### [Questões de estudo]
a - No texto sobre José Ricardo Tauile, que nome o laboratório que ele dirigia passou a ter depois de sua morte?
b - Liste os temas que o texto sobre José Ricardo Tauile aponta como os mais significativos de sua carreira.
c - Retome o texto sobre José Ricardo Tauile a partir do ponto em que ele para.

### [Trecho]
►

Edição 244 07 de abril de 2009
Inovações tecnológicas e seus impactos sobre o mundo do trabalho e suas potencialidades ou ameaças para o Brasil nos anos 1980; modelos de desenvolvimento econômico e de distribuição de renda na década posterior e reflexões acerca da economia solidária. São esses os temas de discussão mais significativos da carreira de José Ricardo Tauile, reconhecido professor do Instituto de Economia da UFRJ, e que resultaram na organização do livro Trabalho, autogestão e desenvolvimento: escritos escolhidos 1981-2005.
Com sua vida profissional pautada pela visão marxista e interesse pelo entendimento do funcionamento do sistema capitalista, o professor analisava as transformações do trabalho e do processo produtivo introduzidas com a microeletrônica. E é justamente sobre esse aspecto que o livro procura discorrer. No que diz respeito à sua atuação na UFRJ, foi vice-diretor e diretor do Instituto de Economia e dirigia o Laboratório de Economia Marxista que, a partir de sua morte, passou a ser chamado Laboratório de Economia Marxista José Ricardo Tauile.
Procurando refletir sobre as questões concernentes à vida do professor e, mais especificamente, à obra dedicada a ele, o Olhar Virtual conversou com Marcelo Paixão, professor do Instituto de Economia da UFRJ e um dos organizadores do livro.
Olhar Virtual: Conte-nos mais sobre o objetivo do livro, enquanto abordagem principal dos escritos.
A questão central do livro gira em torno do pensamento que se fez necessário a partir da introdução das novas tecnologias no mundo do trabalho. Tauile nos mostra as consequências decorrentes de um processo que ainda estava sendo iniciado. Além disso, pensamos a importância de mostrar a contribuição de uma personalidade que pensava de forma tão completa e dual em torno dos temas que envolviam a sociedade, não apenas sob aspectos econômicos.

◄

Entradas extraídas de um conjunto de dados:
►

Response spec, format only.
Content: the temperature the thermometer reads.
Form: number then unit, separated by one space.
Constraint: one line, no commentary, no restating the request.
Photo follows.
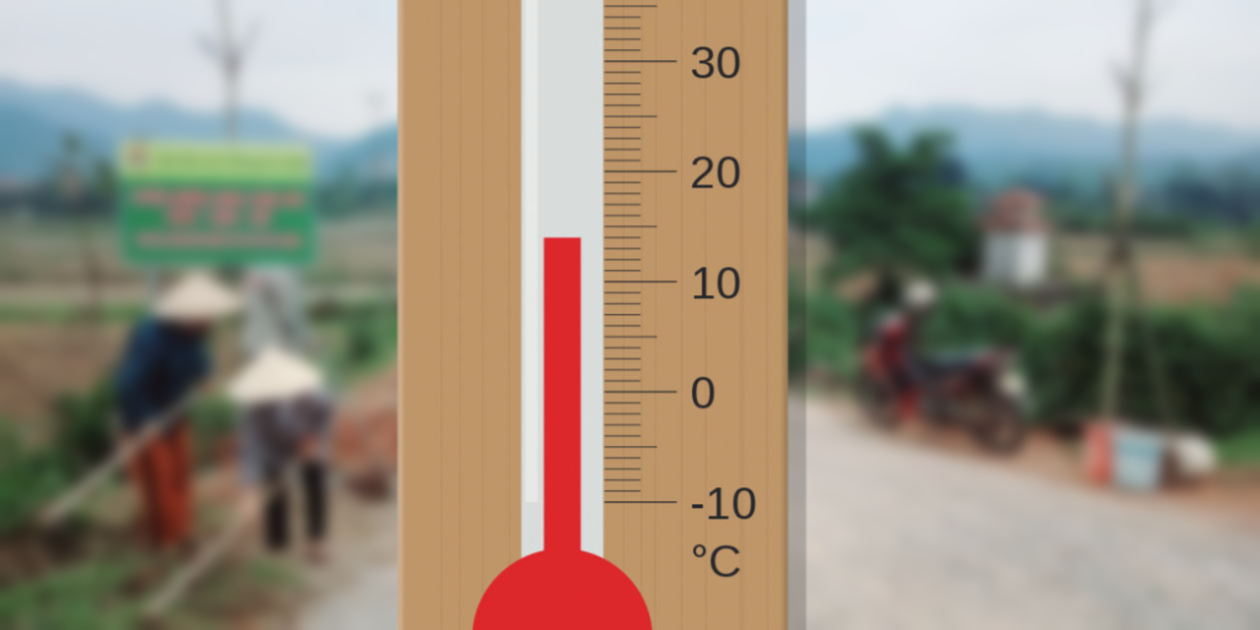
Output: 14 °C
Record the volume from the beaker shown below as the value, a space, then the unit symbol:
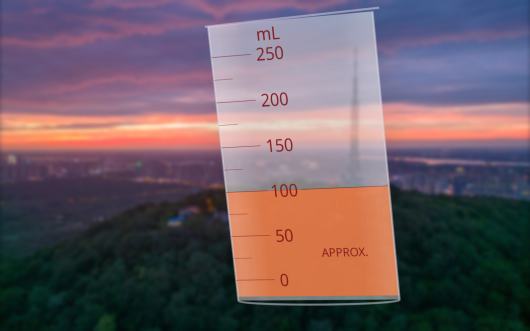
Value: 100 mL
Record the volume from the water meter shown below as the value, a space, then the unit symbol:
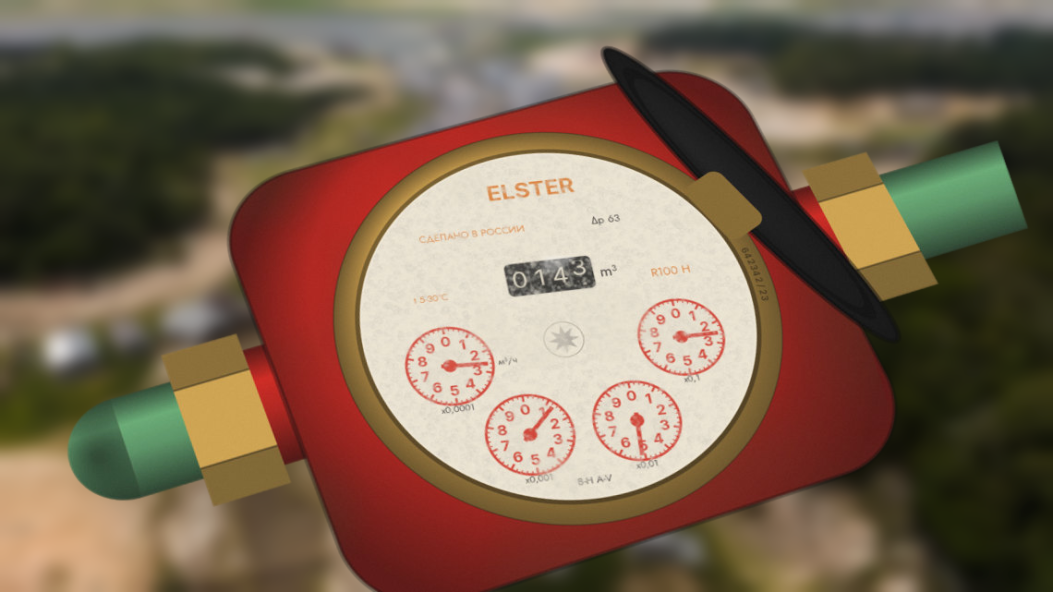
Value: 143.2512 m³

◄

### [Respostas dadas]
a - Laboratório de Economia Marxista José Ricardo Tauile.

b -
- Inovações tecnológicas, seus impactos sobre o mundo do trabalho e suas potencialidades ou ameaças para o Brasil nos anos 1980
- Modelos de desenvolvimento econômico e de distribuição de renda na década posterior
- Reflexões acerca da economia solidária

c -
É possível também observar uma espécie de evolução intelectual do professor, à medida que ele passa a vivenciar as suas experimentações e pensa mais no mundo e, posteriormente, no Brasil. Problematizando diversas questões da política e da economia brasileiras, ele consegue propor certas medidas capazes de solucionar ou “tratar” o quadro em questão.
Olhar Virtual: Quanto à introdução das tecnologias e o impacto que elas iriam causar no mercado de trabalho, essa questão foi pensada por Tauile nas décadas de 80 e 90. Entretanto, percebe-se que são aplicadas até hoje. Seria uma espécie de vanguarda, prevendo o que iria acontecer, de qualquer forma?
Essa linha de discussão do livro gira em torno da necessidade de se pensar nos impactos dessa introdução sob o ponto de vista do trabalhador. Foi preciso que houvesse a mudança no perfil desse novo operário e que ele aprendesse, principalmente, a lidar com essas máquinas que apareciam. Ao mesmo tempo, surge a ameaça de o trabalhador perder seu emprego para outro com um perfil mais especializado e capacitado a lidar com as novas tecnologias. Caso contrário, sob ponto de vista da empresa, esse antigo trabalhador seria considerado um peão apenas. Não existem, ainda que a partir dos anos 80, apenas máquinas pré-programadas
O trabalhador poderia ter múltiplas participações, e até um aumento de participação com essas novas tecnologias, na medida em que elas exigem que ele participe de todo o processo que envolve o seu aparecimento. A massa era convencional, mas, a partir do momento que essas máquinas entram, elas passam a exigir que o operário participe. Não é como se fosse uma ordem do tipo “Para agora que agora vai entrar um robô”. Se o trabalhador não participa de todo o processo, porque sua participação continua sendo exigida, ele é excluído do mercado ou substituído por algum que tenha maior qualificação.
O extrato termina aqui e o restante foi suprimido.